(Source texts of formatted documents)
'''
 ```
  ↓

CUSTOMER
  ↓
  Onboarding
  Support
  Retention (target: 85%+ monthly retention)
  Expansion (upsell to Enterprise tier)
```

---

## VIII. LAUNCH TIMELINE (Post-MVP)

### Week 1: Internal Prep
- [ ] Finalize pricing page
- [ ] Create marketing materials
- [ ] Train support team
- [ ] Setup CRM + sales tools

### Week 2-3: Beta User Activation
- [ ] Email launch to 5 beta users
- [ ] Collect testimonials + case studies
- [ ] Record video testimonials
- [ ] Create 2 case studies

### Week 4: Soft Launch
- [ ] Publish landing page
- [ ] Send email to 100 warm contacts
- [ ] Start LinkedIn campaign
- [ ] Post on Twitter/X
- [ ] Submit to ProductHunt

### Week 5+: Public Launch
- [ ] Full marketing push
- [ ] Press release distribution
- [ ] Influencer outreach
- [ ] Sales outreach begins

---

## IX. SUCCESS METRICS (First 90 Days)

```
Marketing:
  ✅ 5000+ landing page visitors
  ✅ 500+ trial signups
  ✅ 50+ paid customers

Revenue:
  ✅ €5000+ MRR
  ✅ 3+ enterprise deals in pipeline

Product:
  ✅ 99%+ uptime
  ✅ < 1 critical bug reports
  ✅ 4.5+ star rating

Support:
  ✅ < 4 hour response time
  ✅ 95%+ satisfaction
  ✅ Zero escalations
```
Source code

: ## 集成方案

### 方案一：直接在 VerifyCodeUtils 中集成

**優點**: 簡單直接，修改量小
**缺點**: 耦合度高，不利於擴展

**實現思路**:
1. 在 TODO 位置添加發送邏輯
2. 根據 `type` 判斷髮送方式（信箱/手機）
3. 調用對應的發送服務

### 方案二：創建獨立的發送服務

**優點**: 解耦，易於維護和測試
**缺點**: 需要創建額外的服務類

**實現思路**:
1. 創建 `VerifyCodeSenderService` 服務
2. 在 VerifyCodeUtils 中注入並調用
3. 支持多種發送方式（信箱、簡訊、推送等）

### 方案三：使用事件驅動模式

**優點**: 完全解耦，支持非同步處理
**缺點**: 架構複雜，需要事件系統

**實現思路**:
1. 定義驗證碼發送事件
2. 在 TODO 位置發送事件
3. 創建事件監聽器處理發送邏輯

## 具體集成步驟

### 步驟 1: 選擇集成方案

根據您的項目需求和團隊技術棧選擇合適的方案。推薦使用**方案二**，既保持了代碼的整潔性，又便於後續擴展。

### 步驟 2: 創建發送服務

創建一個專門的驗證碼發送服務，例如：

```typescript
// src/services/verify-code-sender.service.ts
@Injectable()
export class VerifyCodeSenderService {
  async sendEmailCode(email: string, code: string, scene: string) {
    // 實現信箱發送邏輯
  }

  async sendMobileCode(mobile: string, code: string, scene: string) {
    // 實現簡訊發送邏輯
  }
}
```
'''
Start copying at the line that contains "根據您的項目需求和團隊技術棧" and stop after the last line of the records, keeping every line exactly.

_ANSWER TO THE EXERCISE_
根據您的項目需求和團隊技術棧選擇合適的方案。推薦使用**方案二**，既保持了代碼的整潔性，又便於後續擴展。

### 步驟 2: 創建發送服務

創建一個專門的驗證碼發送服務，例如：

```typescript
// src/services/verify-code-sender.service.ts
@Injectable()
export class VerifyCodeSenderService {
  async sendEmailCode(email: string, code: string, scene: string) {
    // 實現信箱發送邏輯
  }

  async sendMobileCode(mobile: string, code: string, scene: string) {
    // 實現簡訊發送邏輯
  }
}
```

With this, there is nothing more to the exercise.